Leading Astronomer Delivers Public Lecture on Dark Matter and its Influence on our Universe

Posted on: 21 October 2010

Leading astronomer and Clowes Professor of Science at the Harvard-Smithsonian Centre for Astrophysics, Professor Robert Kirshner, gave a lecture entitled Dark Energy and the Accelerating Universe: Einstein’s Blunder Undone!  Organised by TCD’s School of Physics, Professor Kirshner’s lecture addressed the theory that the universe is expanding outwards at an accelerated rate, fuelled by a mysterious ‘dark energy’.

The phenomenon on dark energy was not discovered by scientists until 1998.  Based on a theory that arose from observing exploding stars half way across the observable universe, astronomers discovered that the expansion of the Universe is speeding up.  The explanation for this accelerated cosmic expansion is that it is driven by a mysterious ‘dark energy’ whose nature is not fully understood.  In 1917, Albert Einstein invented the ‘cosmological constant’ as a kind of cosmic repulsion, balancing out gravity to produce a static universe.  He abandoned this theory in the 1930’s when astronomical evidence began to show that the Universe was not static, but expanding, leading to Einstein’s cosmological constant being dubbed as ‘Einstein’s greatest blunder’.  However, recent results now show that a form of dark energy, much like Einstein’s cosmological constant, is needed to explain the universe we live in. 

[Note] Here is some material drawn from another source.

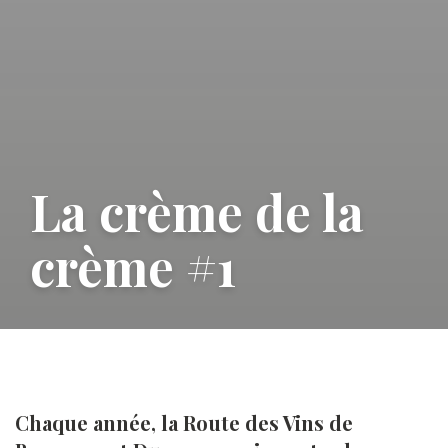
La crème de la
crème #1
Chaque année, la Route des Vins de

In this strange new picture of the Universe, dark energy accounts for about 70% of the universe, dark matter about 25%, with only 5% composed of the ordinary matter that makes up galaxies, stars, planets and people.  During his lecture Professor Kirshner detailed the evidence for this new picture of the Universe.  He described how exploding stars highlighted the existence of an energy that was pushing the Universe’s boundaries, causing it to continuously expand.  Astronomers continue to investigate the nature of this dark energy, the driving force behind the cosmic expansion, and its ability to stretch our Universe.

Professor Kirshner is one of the world’s leading astronomers whose research has resulted in surprising and significant breakthroughs on the nature of the Universe.  A graduate of Harvard, he now serves as the Clowes Professor of Science at the Harvard-Smithsonian Centre for Astrophysics.  Professor Kirshner is an author of over 250 research papers dealing with supernovae and observational cosmology.  His work has earned him the Gruber Prize for Cosmology in 2007 and a distinguished alumni award from his alma mater amongst other accreditations.